Aus dem visuellen Workshop

■ Der Vielschreiber Robert Kelly liest im Literaturhaus

Fast fünfzig Bücher kann Robert Kelly vorweisen. Er kritisiert nichts und schreibt alles, wäre da ein naheliegender Schluß. Sein gelegentlicher Mitautor Schuldt, in Hamburg und New York zu Hause, hat ihm eben dies Verdikt in einem Artikel in den Mund gelegt. Aber so ganz ernst sollte man das wohl nicht nehmen. Denn Kelly ist ein Handwerker par excellence, und als Professor für kreatives Schreiben weiß er genau, was es heißt, an Texten herumzufeilen. Und wo- rüber schreibt Kelly nun? Kaum eine Frage ist schwerer zu beantworten. Beim Durchlesen seiner in Deutschland nur spärlich und verstreut publizierten Prosa wird man objektnahen Verzerrungen ausgesetzt, ein Erlebnis, das ansonsten eher Bildbetrachtung als Textlektüre vermittelt.

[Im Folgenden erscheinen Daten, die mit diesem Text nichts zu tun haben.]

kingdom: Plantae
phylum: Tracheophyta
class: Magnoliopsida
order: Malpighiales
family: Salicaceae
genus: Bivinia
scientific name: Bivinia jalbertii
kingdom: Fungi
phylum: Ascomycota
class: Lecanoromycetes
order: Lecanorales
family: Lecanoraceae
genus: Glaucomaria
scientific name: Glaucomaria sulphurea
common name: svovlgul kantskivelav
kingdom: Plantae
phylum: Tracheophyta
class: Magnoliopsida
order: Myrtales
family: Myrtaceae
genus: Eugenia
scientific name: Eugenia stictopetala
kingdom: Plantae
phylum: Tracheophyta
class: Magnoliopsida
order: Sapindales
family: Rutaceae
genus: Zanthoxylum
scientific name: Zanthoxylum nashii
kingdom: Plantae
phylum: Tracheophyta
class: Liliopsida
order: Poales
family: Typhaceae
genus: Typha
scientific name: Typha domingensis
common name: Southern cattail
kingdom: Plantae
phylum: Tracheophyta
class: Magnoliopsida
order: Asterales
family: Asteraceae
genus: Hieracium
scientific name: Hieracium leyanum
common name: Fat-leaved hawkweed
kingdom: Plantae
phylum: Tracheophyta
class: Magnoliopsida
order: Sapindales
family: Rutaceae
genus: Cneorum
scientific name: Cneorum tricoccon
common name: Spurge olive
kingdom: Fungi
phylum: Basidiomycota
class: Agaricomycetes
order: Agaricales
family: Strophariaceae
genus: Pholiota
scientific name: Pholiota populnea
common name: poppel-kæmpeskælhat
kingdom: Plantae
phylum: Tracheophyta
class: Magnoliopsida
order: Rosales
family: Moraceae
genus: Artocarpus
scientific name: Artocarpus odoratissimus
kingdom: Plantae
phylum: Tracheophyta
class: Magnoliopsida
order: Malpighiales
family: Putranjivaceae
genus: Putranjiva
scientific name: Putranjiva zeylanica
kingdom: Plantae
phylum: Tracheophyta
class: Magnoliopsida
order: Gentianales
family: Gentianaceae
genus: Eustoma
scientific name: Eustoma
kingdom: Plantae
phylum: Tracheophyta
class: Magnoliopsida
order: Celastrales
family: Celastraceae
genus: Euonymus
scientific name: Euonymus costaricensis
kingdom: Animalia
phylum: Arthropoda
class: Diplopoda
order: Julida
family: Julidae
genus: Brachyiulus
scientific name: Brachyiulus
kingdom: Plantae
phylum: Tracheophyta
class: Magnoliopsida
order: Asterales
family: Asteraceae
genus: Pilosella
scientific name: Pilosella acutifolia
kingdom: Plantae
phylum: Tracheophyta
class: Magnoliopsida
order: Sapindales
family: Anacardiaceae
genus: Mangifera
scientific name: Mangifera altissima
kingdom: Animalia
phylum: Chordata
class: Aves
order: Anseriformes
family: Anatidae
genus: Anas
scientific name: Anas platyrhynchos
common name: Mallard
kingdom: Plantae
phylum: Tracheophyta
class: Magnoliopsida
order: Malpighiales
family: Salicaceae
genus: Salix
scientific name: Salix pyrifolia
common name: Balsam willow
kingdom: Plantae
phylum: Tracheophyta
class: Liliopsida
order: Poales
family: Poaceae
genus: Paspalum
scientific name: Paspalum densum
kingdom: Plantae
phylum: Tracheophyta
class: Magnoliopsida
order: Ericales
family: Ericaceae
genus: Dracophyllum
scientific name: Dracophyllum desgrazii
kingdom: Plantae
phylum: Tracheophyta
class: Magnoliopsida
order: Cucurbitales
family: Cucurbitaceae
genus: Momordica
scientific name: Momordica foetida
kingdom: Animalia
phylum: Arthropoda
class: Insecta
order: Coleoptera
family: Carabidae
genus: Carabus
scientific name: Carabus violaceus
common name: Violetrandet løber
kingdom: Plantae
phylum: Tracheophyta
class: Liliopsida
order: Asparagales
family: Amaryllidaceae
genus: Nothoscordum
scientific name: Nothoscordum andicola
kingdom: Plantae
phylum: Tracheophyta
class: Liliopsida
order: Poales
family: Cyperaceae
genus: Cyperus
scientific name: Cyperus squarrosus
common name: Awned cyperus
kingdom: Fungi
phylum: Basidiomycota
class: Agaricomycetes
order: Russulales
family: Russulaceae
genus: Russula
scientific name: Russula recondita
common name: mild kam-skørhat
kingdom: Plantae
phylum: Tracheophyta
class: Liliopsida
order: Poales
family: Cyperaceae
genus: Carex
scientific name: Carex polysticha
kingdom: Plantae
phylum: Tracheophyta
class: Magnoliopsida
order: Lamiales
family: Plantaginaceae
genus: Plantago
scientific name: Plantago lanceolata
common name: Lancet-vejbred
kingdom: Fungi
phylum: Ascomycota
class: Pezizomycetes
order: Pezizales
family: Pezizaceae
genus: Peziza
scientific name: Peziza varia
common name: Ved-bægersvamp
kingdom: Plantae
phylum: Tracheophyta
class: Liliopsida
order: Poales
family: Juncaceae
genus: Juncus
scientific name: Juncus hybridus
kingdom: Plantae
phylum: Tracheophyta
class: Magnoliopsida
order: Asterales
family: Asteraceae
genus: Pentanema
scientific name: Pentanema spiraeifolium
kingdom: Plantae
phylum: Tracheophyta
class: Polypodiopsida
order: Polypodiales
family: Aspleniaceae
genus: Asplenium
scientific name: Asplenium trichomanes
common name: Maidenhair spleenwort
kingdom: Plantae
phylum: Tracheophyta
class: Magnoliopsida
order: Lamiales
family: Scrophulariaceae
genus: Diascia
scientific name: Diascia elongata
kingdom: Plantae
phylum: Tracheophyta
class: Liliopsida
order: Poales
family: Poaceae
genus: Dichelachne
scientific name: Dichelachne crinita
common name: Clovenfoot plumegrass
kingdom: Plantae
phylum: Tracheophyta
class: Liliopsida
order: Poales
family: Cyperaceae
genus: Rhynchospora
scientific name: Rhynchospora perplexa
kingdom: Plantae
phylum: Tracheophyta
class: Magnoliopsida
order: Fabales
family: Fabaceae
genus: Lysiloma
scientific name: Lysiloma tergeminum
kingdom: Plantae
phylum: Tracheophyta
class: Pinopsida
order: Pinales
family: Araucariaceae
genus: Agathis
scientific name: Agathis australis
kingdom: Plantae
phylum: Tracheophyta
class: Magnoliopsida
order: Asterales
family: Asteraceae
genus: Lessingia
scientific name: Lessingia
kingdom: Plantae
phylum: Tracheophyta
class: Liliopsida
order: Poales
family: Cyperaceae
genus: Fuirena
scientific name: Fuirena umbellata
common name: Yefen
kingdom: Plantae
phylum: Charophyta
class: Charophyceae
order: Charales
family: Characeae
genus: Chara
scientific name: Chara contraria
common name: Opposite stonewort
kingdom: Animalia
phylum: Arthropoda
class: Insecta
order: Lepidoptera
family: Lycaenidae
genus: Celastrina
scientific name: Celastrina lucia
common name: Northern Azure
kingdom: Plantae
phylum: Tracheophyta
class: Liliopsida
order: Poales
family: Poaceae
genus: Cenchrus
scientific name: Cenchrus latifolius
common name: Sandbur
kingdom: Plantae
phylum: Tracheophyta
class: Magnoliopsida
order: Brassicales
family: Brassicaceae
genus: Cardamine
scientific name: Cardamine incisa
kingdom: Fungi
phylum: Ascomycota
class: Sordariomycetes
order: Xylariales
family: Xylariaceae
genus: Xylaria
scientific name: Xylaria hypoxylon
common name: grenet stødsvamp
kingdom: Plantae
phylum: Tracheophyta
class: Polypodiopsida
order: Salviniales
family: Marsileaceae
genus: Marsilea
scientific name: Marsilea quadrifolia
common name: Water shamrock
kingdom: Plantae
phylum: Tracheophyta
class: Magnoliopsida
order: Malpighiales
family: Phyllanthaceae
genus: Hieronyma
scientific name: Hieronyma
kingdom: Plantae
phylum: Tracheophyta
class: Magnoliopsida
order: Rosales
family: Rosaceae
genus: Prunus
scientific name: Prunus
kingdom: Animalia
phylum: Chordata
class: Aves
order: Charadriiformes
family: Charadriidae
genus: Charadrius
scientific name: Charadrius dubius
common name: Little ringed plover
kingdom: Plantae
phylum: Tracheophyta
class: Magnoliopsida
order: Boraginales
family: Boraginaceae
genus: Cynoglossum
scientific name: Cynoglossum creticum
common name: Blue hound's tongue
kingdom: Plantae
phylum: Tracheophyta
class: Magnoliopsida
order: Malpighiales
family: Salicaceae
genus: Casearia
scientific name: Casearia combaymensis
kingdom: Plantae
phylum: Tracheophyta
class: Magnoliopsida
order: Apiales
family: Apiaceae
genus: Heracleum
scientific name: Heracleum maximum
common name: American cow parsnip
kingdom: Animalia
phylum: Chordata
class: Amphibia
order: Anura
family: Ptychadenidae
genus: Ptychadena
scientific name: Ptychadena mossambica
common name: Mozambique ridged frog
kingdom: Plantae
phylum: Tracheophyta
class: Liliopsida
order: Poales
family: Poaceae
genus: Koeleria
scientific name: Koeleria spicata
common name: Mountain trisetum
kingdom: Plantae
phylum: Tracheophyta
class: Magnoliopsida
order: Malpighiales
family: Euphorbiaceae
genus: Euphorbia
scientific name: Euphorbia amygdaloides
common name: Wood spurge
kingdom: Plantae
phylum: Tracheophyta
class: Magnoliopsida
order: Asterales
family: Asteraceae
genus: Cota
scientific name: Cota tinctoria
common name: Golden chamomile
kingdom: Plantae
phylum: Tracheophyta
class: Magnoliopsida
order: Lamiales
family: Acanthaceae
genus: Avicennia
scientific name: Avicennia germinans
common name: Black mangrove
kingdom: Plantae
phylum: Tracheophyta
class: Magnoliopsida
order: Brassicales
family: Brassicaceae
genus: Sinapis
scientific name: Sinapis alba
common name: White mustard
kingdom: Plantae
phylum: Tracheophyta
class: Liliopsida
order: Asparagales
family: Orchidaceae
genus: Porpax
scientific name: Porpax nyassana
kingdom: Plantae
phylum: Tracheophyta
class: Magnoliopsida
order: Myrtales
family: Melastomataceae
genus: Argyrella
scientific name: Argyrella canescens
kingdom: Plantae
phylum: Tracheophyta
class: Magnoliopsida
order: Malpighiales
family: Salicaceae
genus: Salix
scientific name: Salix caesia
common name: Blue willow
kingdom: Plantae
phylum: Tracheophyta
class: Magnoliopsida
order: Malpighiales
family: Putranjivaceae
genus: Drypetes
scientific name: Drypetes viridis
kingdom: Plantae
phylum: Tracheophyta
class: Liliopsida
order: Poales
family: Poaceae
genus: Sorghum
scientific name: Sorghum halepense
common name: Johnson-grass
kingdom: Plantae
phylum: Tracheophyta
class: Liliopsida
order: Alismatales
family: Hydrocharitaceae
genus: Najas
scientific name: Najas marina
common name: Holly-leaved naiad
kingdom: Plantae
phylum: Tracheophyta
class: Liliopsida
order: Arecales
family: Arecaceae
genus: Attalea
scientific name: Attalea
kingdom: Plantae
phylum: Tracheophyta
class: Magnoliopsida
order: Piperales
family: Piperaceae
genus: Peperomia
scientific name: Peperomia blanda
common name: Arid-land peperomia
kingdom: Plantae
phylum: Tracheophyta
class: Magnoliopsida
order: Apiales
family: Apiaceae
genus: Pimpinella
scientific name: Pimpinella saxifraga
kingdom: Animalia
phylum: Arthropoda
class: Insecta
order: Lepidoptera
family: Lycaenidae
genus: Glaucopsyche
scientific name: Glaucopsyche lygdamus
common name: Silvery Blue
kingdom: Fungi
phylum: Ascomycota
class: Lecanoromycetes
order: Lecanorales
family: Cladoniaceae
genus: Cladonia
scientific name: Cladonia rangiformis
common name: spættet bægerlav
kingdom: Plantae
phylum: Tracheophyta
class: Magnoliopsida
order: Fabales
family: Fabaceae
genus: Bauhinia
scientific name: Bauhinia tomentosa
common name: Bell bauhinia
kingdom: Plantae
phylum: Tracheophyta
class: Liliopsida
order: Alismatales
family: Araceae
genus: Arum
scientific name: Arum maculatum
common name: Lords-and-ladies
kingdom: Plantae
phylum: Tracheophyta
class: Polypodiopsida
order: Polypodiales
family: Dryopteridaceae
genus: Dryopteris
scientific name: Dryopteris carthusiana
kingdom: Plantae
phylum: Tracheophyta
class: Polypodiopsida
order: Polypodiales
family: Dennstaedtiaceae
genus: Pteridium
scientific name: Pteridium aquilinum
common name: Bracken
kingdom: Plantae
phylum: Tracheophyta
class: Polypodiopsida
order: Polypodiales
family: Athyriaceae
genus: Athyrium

Keine in Holz oder Stein gehauenen Reliefs, vielmehr knallige Lichtkleckse, grotesk verformte Beulen sind es, die Kellys frostig-schöne Sätze im Licht entfalten. Von einer blauen Banane ist die Rede, fette Finger an einer winzigen Hand. Und die Assoziationslogik schlängelt weiter, am Ende des Bilderslaloms heißt es: „Eines Tages werde ich ein wunderschönes Ding ganz zu meiner Zufriedenheit formen, das Licht dunkel tönen oder das bloße Glitzern der Dinge schmecken, das innere Fleisch der Farbe schmecken und meine blaue Frucht in die Welt hinein wissen.“ Die kolorierten Ausstülpungen lassen sich auf nichts Privates, nichts Zeitgeschichtliches zurückführen. Stattdessen nähert sich der Autor dem musealen Antlitz der modern art. Auch Kellys Variationen auf Texte deutscher Dichter führen zu keiner Abkehr von diesem visuellen Background: „...ich will deinen Körper zurückgebogen um mich anzuschauen wie ein Gesicht den Mond anschaut.“ Wer will hier noch bestreiten, daß Form alles ist? In seinem privaten workshop hat der Mann, für den der Ort des Schreibens ein fast heiliges Thema ist, trotzdem vieles ausprobiert. Selbst Schauergeschichten und Krimis soll er verfaßt haben.